Superabsorbent disposable diapers have been a world changer for the ladies who cheerfully don't hunt diaper pail door busters on Black Friday ( as Ms. Rabett puts it, any store that opens on Thanksgiving, is a store she will not set paw in) and for bunnies like Eli who are moving into the Alzheimer generation. The key is polyacrylic acid, made, guess what, from acrylic acid. And what, say the bunnies, is acrylic acid made from? Well propylene. And what is propylene made from, well oil, specifically as a byproduct from ethylene crackers in Texas and LA, e.g. heavy oil.
A recent article in C&E News, the American Chemical Society social magazine (they have obits and promotions, but sorry, pay wall), discusses the possibility of superabsorbent bio-diapers, which comes down to whether there is a route from plants to acrylic acid which is cheap enough to compete..
As with any commodity chemical the question is price. That is the only question as far as substitution. Worse, it is not a question of whether something is cheaper now, as whether it will be cheap enough in the future to justify investment in plant and equipment now.
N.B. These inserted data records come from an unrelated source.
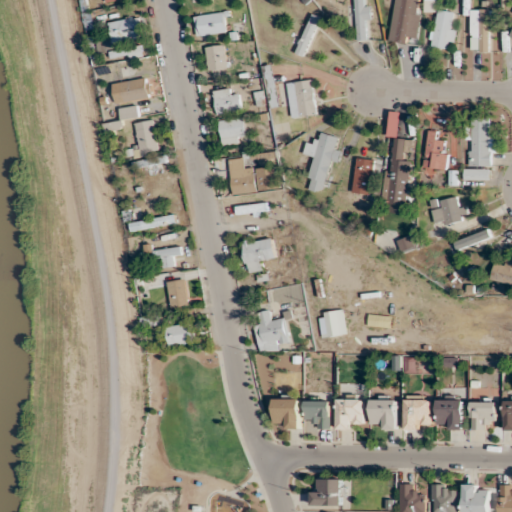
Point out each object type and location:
building: (362, 20)
building: (404, 20)
building: (211, 23)
building: (444, 29)
building: (483, 29)
building: (308, 34)
building: (511, 34)
building: (216, 57)
building: (271, 85)
road: (442, 92)
building: (302, 98)
building: (227, 100)
building: (394, 125)
building: (233, 130)
building: (146, 136)
building: (481, 142)
building: (435, 150)
building: (323, 161)
building: (152, 163)
building: (478, 173)
building: (363, 175)
building: (251, 177)
building: (398, 179)
building: (252, 209)
building: (449, 210)
building: (153, 222)
building: (406, 243)
building: (258, 253)
road: (99, 254)
building: (167, 255)
road: (215, 257)
building: (502, 272)
building: (178, 292)
building: (272, 332)
building: (181, 333)
building: (288, 412)
building: (351, 412)
building: (419, 412)
building: (320, 413)
building: (385, 413)
building: (451, 413)
building: (484, 413)
building: (508, 414)
park: (194, 434)
road: (389, 464)
building: (328, 491)
building: (505, 497)
building: (445, 498)
building: (477, 498)
building: (411, 499)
The situation is not simply whether you can produce cheaper acrylic acid from propylene wrested from tar sands or Orinoco basin oil, but even that is being displaced by even cheaper propylene from ethane separated from natural gas which is increasingly cheap given the expansion of cracking. So the propylene price point at which it pays to invest in bio-acrylic acid is also a bet on how long fracking will provide cheap natural gas, and to an extent a bet on the ethane content of what comes up in the future.
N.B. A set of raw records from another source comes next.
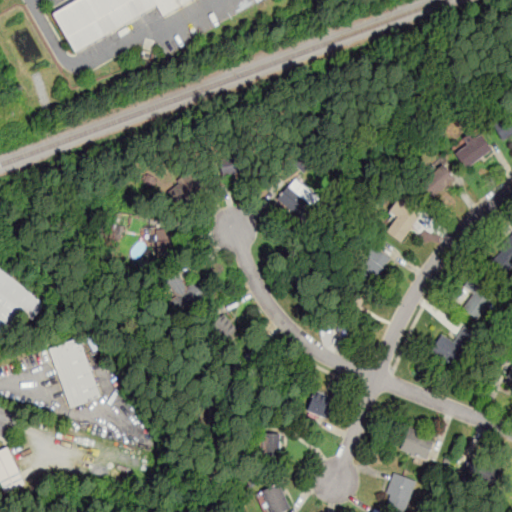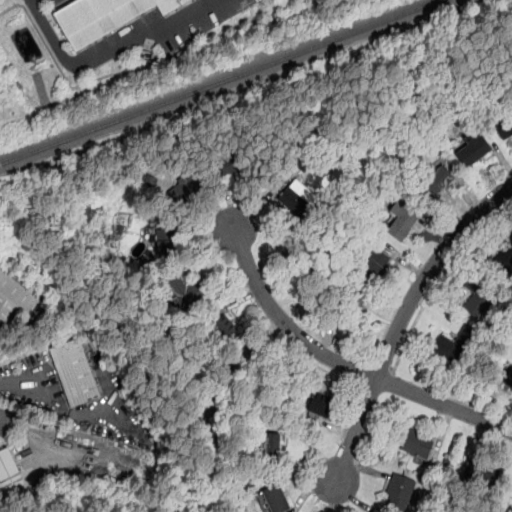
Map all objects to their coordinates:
road: (58, 4)
building: (102, 16)
building: (102, 18)
road: (129, 26)
road: (53, 41)
railway: (221, 82)
building: (504, 126)
building: (474, 149)
building: (437, 180)
building: (184, 188)
building: (298, 198)
building: (402, 220)
building: (504, 257)
building: (374, 263)
road: (440, 278)
building: (185, 293)
building: (477, 297)
building: (15, 300)
building: (13, 307)
road: (282, 322)
road: (397, 324)
building: (224, 327)
building: (453, 345)
road: (313, 363)
building: (75, 372)
building: (75, 374)
building: (509, 376)
road: (376, 379)
road: (44, 398)
road: (210, 402)
building: (320, 404)
road: (444, 405)
road: (25, 432)
building: (416, 443)
building: (271, 444)
park: (166, 457)
building: (9, 471)
building: (9, 472)
building: (399, 493)
building: (276, 499)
While bio-acrylic acid may get a bit of a lift from those who want to be as sustainable as possible and the iPhone effect (eg be the first on your block), that soon wears off and babies and the incontinent get through a mess of diapers. So price is indeed the only point and early enthusiastic adopters would be a help at the introduction of the product but should not be counted on long term
A good illustration of how this all doesn't work is the glycerin route which has fallen victim to the bio-fuel bust. Glycerin comes from fats and oils in plants extracted in the processing of bio-fuels. While that business was growing great guns in the early part of this century, growth has slowed, the price of glycerin has not fallen to where it would be competitive as a feed stock for acrylic acid.
There are two solutions, and probably both. First, the price of oil and gas can be increased by a tax or a market mechanism to increase the price of fossil fuels. A point for though is that at least as far as commodity chemicals made from oil and gas, the market mechanism and taxes have to hit at the well head and not at the point of emissions. Second, the price of the bio-routes can be lowered. Right now they are moving out of the lab to pilot plant and some progress might be anticipated, but probably not enough to completely close the price gap.
BTW, for bunnies who want to paint the town red, about half of the 5 million tons of acylic acid made ever year go into acrylic paints, most of the rest is for the diaper trade.